LIST OF TASKS
A: Decide whether each statement about the herb festival thread agrees with it: (i) chickenista plans to go up on Friday afternoon; (ii) BlueRose offers Chocolate mint in exchange for crocheted washcloths; (iii) chickenista says visitors must park far away from the vendors. Answer yes or no for each, quoting the deciding words of the thread.
B: Carry on the herb festival thread, starting right after its final sentence.

PROVIDED TEXT
------------------------------------------------------------------------

It is pretty amazing.
Native plants galore, every herb you have ever heard and more that you haven't.
Rare, hard to start from seed.. everything.

It is just glorious!


----------



## PrettyPaisley

Oooooh.....TOO cool! Thanks!


----------



## BlueRose

I have a whole mess of Chocolate mint that I would trade for some other mints.

Please send me a PM


----------



## Becka03

All of my mint died as well- 
Anyone willing to trade mints for some crocheted washcloths? or some Comfrey Balm?
just PM me- 
I would love any kind of mint


----------



## PrettyPaisley

chickenista said:


> http://www.ashevilleherbfestival.com/
> 
> Here ya go!!
> It is pretty amazing.
> Native plants galore, every herb you have ever heard and more that you haven't.
> Rare, hard to start from seed.. everything.
> 
> It is just glorious!


 
W00T !! We're going ! We were just up there for the Mother Earth News Fair but SO agreed to go back for the day. I'm so excited! What do I need to be looking for? I'm already scouring the vendor list and making certain I hit the high spots !


----------



## chickenista

What day?? Fri., Sat or Sun??
I will be up Fri. afternoon (if I can talk myself into going..I always balk and try to reason my way out of it.. but I go and I love it and I don't spend too much)

Bring a basket or a wagon or a cart or something.
You can park right by the vendors.. truly you can. I do.
And run back and forth with my purchases..because I forget a basket.

It is all good.
I walk the whole thing, making note of herbs that I am interested in and the booth number. Then I turn around and buy the herbs that I like.
The booths are deep and sometimes run out of the back and onto the grassy hill behind too.

------------------------------------------------------------------------

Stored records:
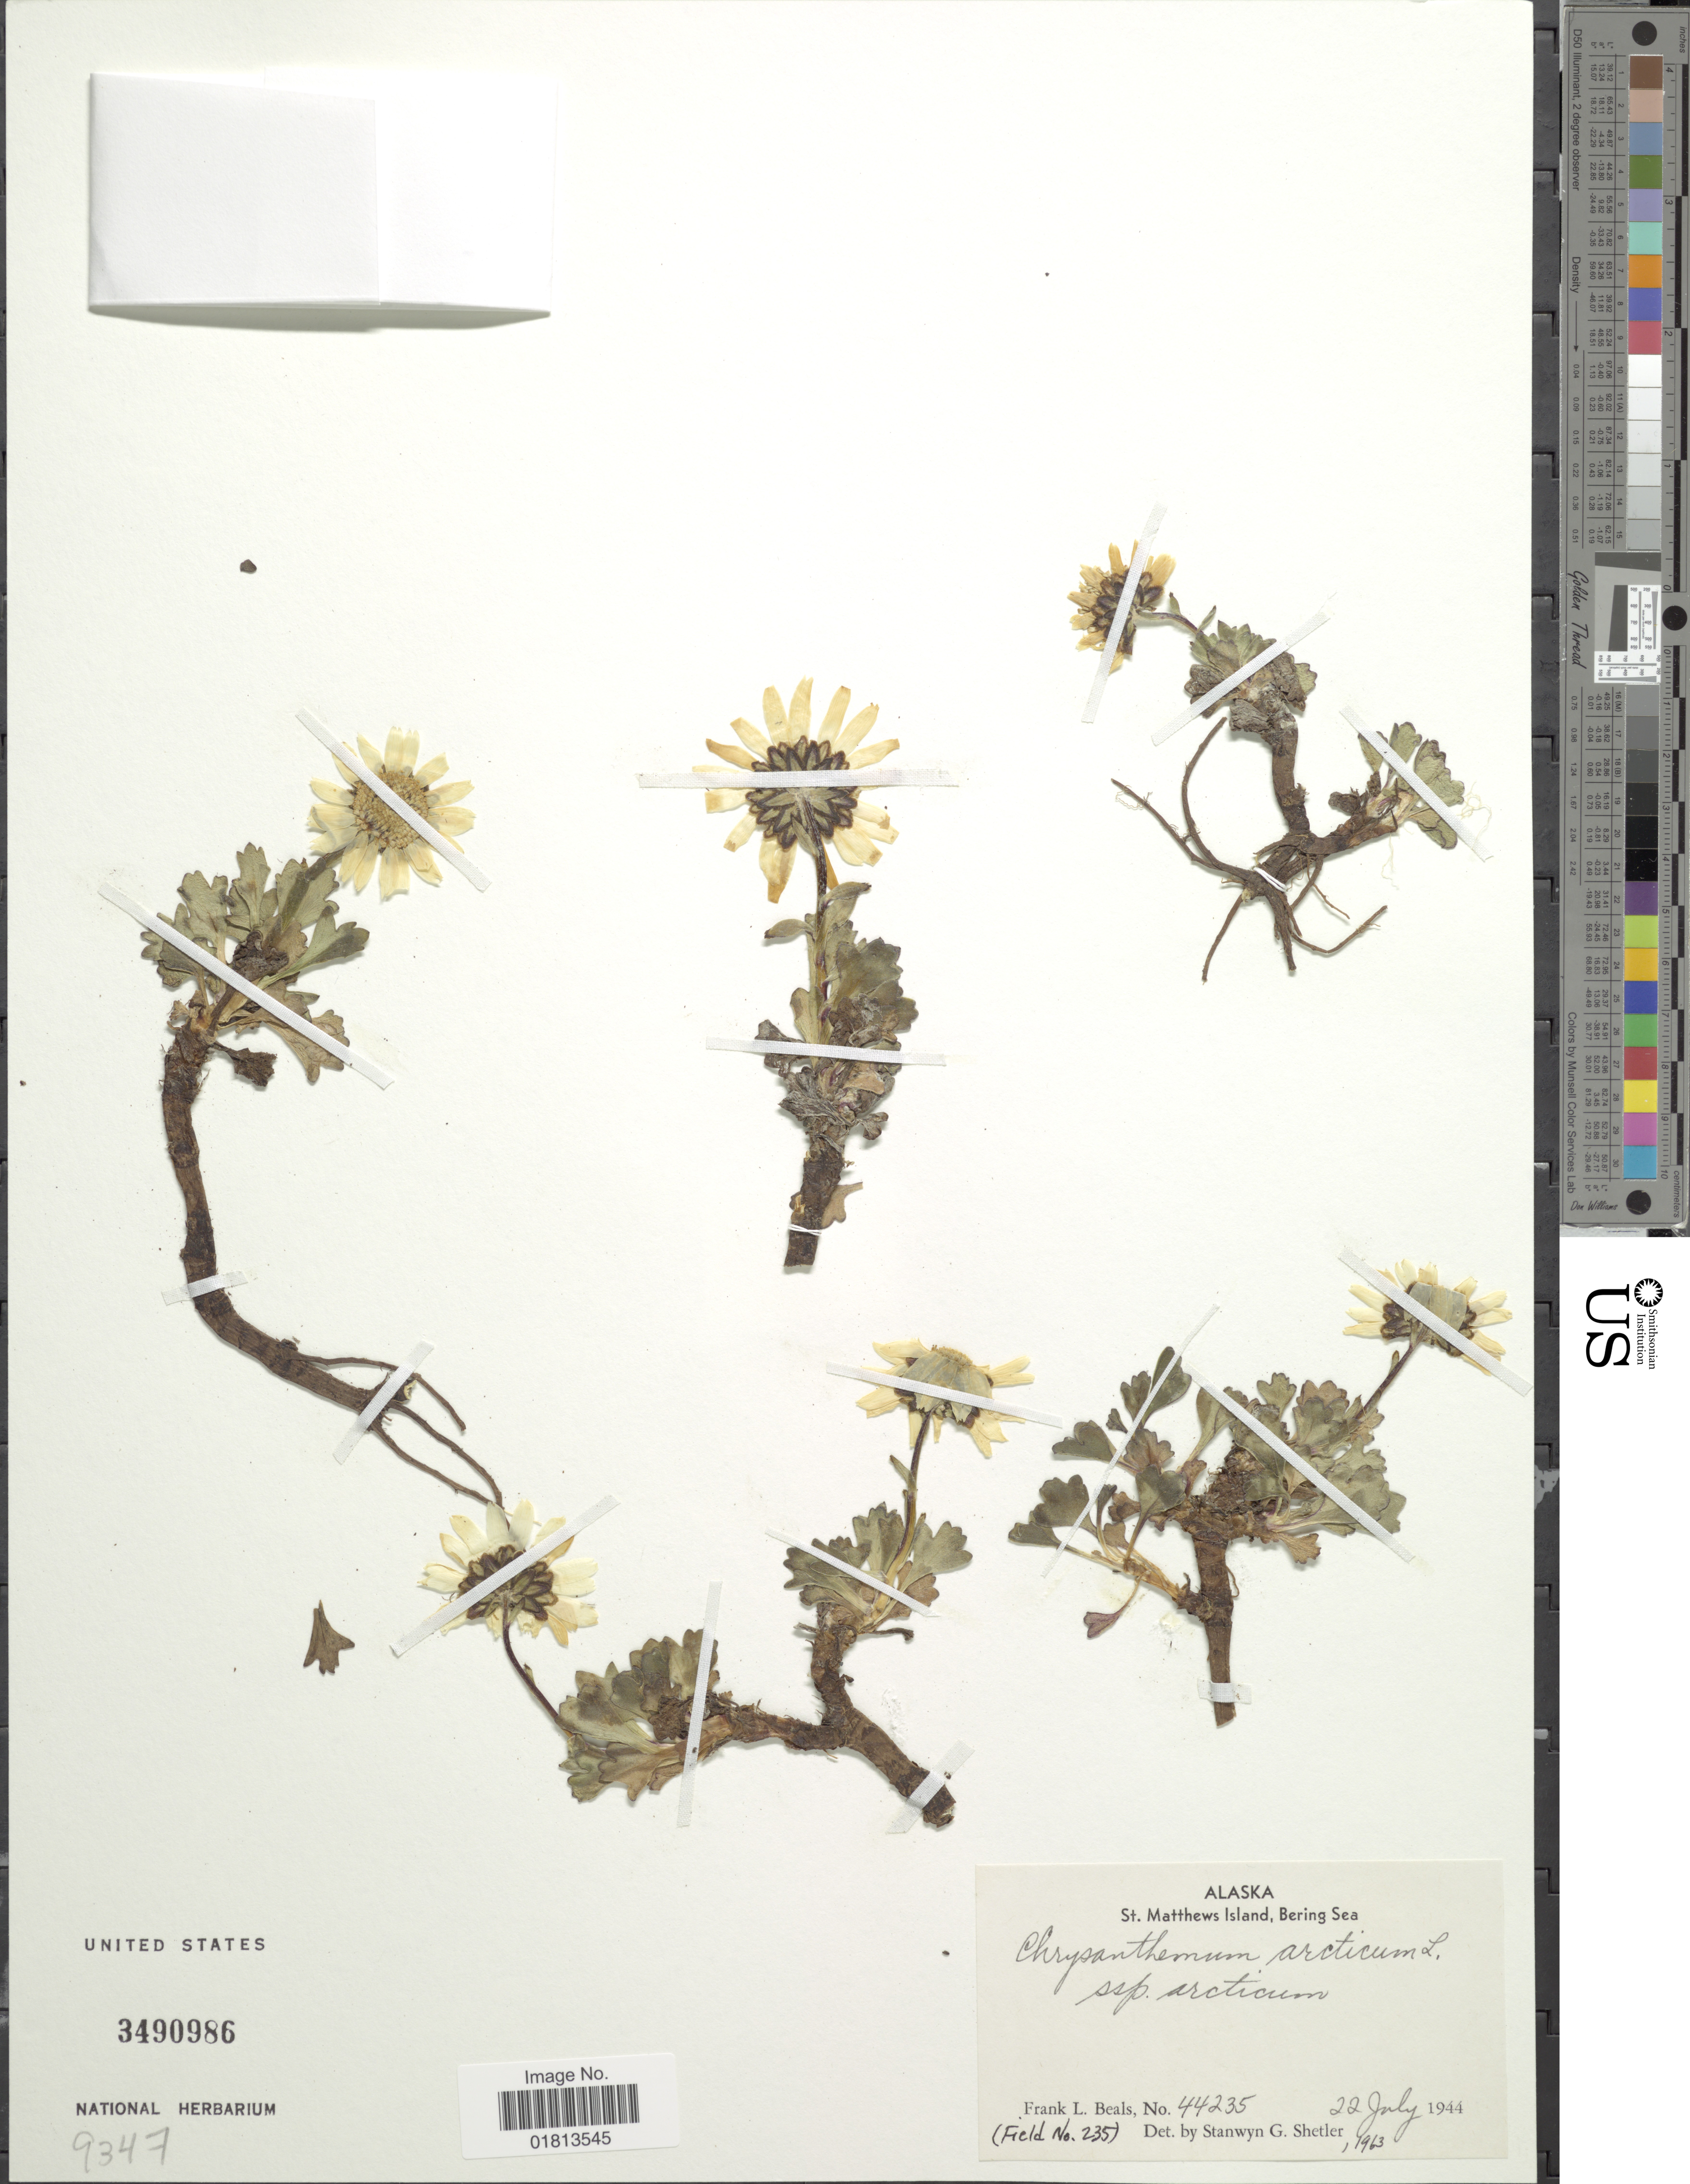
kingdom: Plantae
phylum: Tracheophyta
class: Magnoliopsida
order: Asterales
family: Asteraceae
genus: Dendranthema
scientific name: Dendranthema arcticum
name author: (L.) Tzvelev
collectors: F. Beals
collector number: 44235/235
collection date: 1944-07-22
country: United States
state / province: Alaska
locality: St. Matthews Island, Bering Sea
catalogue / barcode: US 3490986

------------------------------------------------------------------------

THE RESPONSES
A:
(i) Yes: "I will be up Fri. afternoon"
(ii) No: "I have a whole mess of Chocolate mint that I would trade for some other mints."
(iii) No: "You can park right by the vendors.. truly you can."

B:
Lots and lots of plants per booth. Lots.

I don't hit the oil, soap etc.. vendors.
I am there for plants.


----------



## PrettyPaisley

We are going Saturday-that's the best we can do with SO's work schedule. I really want to go Friday but can't swing it. 

Thanks for the tips ! I'm going to scour the websites of the vendors to see if anything piques my interest before I get there. I'll have the little ones with me so I don't know how much calm and peaceful time I'll have to peruse . But I will take a basket for sure! But I really wanna check out the soaps.....love the soaps!


----------



## partndn

chickenista said:


> I will miss my ginger mint most of all.
> Wow.
> It was something.
> I 'could' go to the herb festival next month and try to find some more... we'll see.


When and where is the herb fest Chickie? 

EDIT: OOoops I posted too fast. I see it. duh!


----------



## PrettyPaisley

I got ginger mint, chocolate mint, berries and cream mint (I had never heard of this but it tasted and smelled sooooo good!) and another kind that escapes me now. 

We got there after lunch on Saturday and several vendors had already sold out of many things. I was able to get a few things like comfrey that will reseed (I know that isn't something everyone agrees on), bugleweed, Sweet Annie (smells soooo good), vanilla grass (to make my own smudge sticks and also smells divine) and more stuff that I didn't mark and I don't remember what it is !!! 

It was awesome. Makes me want to live in a treehouse in the mountains of NC and just grow stuff.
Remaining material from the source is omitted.